• TASK INPUTS:
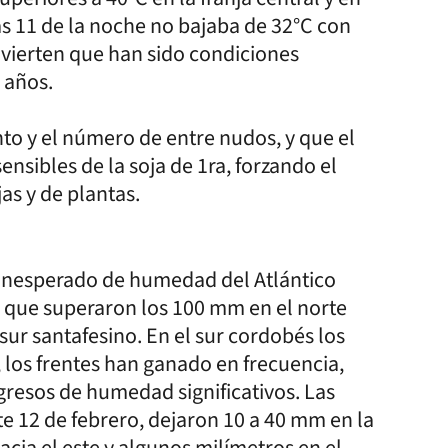
las 11 de la noche no bajaba de 32°C con
vierten que han sido condiciones
 años.
nto y el número de entre nudos, y que el
ibles de la soja de 1ra, forzando el
as y de plantas.
 inesperado de humedad del Atlántico
 que superaron los 100 mm en el norte
sur santafesino. En el sur cordobés los
los frentes han ganado en frecuencia,
gresos de humedad significativos. Las
te 12 de febrero, dejaron 10 a 40 mm en la
hacia el este y algunos milímetros en el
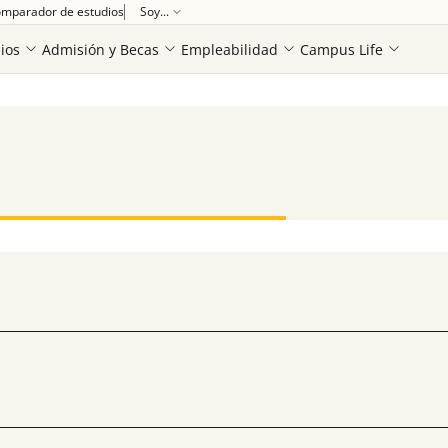
mparador de estudios
Soy...
ios
Admisión y Becas
Empleabilidad
Campus Life
Ver más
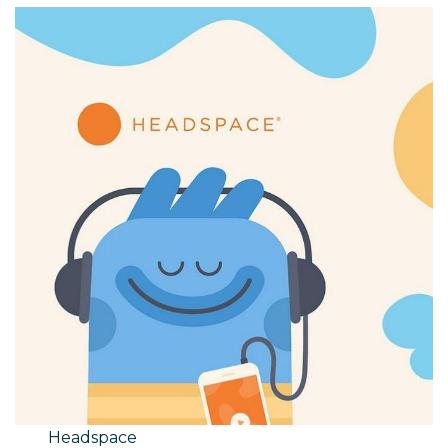
Headspace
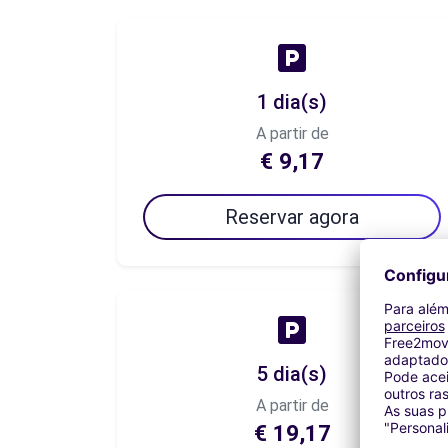
1 dia(s)
A partir de
€ 9,17
Reservar agora
5 dia(s)
A partir de
€ 19,17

• WORK INSTRUCTION:
Set down all of the entries exactly as they stand, without any image.

• TASK SOLUTION:
las 11 de la noche no bajaba de 32°C con
vierten que han sido condiciones
 años.
nto y el número de entre nudos, y que el
ibles de la soja de 1ra, forzando el
as y de plantas.
 inesperado de humedad del Atlántico
 que superaron los 100 mm en el norte
sur santafesino. En el sur cordobés los
los frentes han ganado en frecuencia,
gresos de humedad significativos. Las
te 12 de febrero, dejaron 10 a 40 mm en la
hacia el este y algunos milímetros en el
mparador de estudios
Soy...
ios
Admisión y Becas
Empleabilidad
Campus Life
Ver más
Headspace
1 dia(s)
A partir de
€ 9,17
Reservar agora
5 dia(s)
A partir de
€ 19,17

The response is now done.